> [Task prompt]: Copy every line of the records below without changing anything.

** Start of Data for this exercise **

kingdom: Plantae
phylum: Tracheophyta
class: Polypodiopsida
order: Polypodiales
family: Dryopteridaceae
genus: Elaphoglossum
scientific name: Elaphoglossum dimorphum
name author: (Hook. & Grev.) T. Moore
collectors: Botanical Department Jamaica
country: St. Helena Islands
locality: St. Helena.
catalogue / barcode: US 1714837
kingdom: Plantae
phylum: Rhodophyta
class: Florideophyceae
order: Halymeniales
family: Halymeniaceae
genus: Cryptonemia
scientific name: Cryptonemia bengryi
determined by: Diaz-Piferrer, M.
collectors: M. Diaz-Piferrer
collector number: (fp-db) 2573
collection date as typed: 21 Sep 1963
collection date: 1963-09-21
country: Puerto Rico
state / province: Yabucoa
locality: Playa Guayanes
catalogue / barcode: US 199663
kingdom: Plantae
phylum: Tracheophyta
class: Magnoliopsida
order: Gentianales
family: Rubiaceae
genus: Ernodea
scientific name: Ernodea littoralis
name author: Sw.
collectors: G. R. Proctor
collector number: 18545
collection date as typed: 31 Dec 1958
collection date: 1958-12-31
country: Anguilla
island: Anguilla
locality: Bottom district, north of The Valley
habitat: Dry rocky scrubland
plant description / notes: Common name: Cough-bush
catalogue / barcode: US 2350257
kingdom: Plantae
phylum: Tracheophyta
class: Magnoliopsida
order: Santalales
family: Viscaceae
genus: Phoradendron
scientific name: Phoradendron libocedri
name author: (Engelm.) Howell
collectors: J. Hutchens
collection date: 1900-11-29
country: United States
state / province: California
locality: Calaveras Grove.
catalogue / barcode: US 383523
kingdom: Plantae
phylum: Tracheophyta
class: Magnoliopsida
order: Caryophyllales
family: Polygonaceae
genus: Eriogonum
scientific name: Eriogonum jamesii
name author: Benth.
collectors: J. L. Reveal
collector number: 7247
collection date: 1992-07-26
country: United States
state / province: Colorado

** End of Data for this exercise **

> [Task output]:
kingdom: Plantae
phylum: Tracheophyta
class: Polypodiopsida
order: Polypodiales
family: Dryopteridaceae
genus: Elaphoglossum
scientific name: Elaphoglossum dimorphum
name author: (Hook. & Grev.) T. Moore
collectors: Botanical Department Jamaica
country: St. Helena Islands
locality: St. Helena.
catalogue / barcode: US 1714837
kingdom: Plantae
phylum: Rhodophyta
class: Florideophyceae
order: Halymeniales
family: Halymeniaceae
genus: Cryptonemia
scientific name: Cryptonemia bengryi
determined by: Diaz-Piferrer, M.
collectors: M. Diaz-Piferrer
collector number: (fp-db) 2573
collection date as typed: 21 Sep 1963
collection date: 1963-09-21
country: Puerto Rico
state / province: Yabucoa
locality: Playa Guayanes
catalogue / barcode: US 199663
kingdom: Plantae
phylum: Tracheophyta
class: Magnoliopsida
order: Gentianales
family: Rubiaceae
genus: Ernodea
scientific name: Ernodea littoralis
name author: Sw.
collectors: G. R. Proctor
collector number: 18545
collection date as typed: 31 Dec 1958
collection date: 1958-12-31
country: Anguilla
island: Anguilla
locality: Bottom district, north of The Valley
habitat: Dry rocky scrubland
plant description / notes: Common name: Cough-bush
catalogue / barcode: US 2350257
kingdom: Plantae
phylum: Tracheophyta
class: Magnoliopsida
order: Santalales
family: Viscaceae
genus: Phoradendron
scientific name: Phoradendron libocedri
name author: (Engelm.) Howell
collectors: J. Hutchens
collection date: 1900-11-29
country: United States
state / province: California
locality: Calaveras Grove.
catalogue / barcode: US 383523
kingdom: Plantae
phylum: Tracheophyta
class: Magnoliopsida
order: Caryophyllales
family: Polygonaceae
genus: Eriogonum
scientific name: Eriogonum jamesii
name author: Benth.
collectors: J. L. Reveal
collector number: 7247
collection date: 1992-07-26
country: United States
state / province: Colorado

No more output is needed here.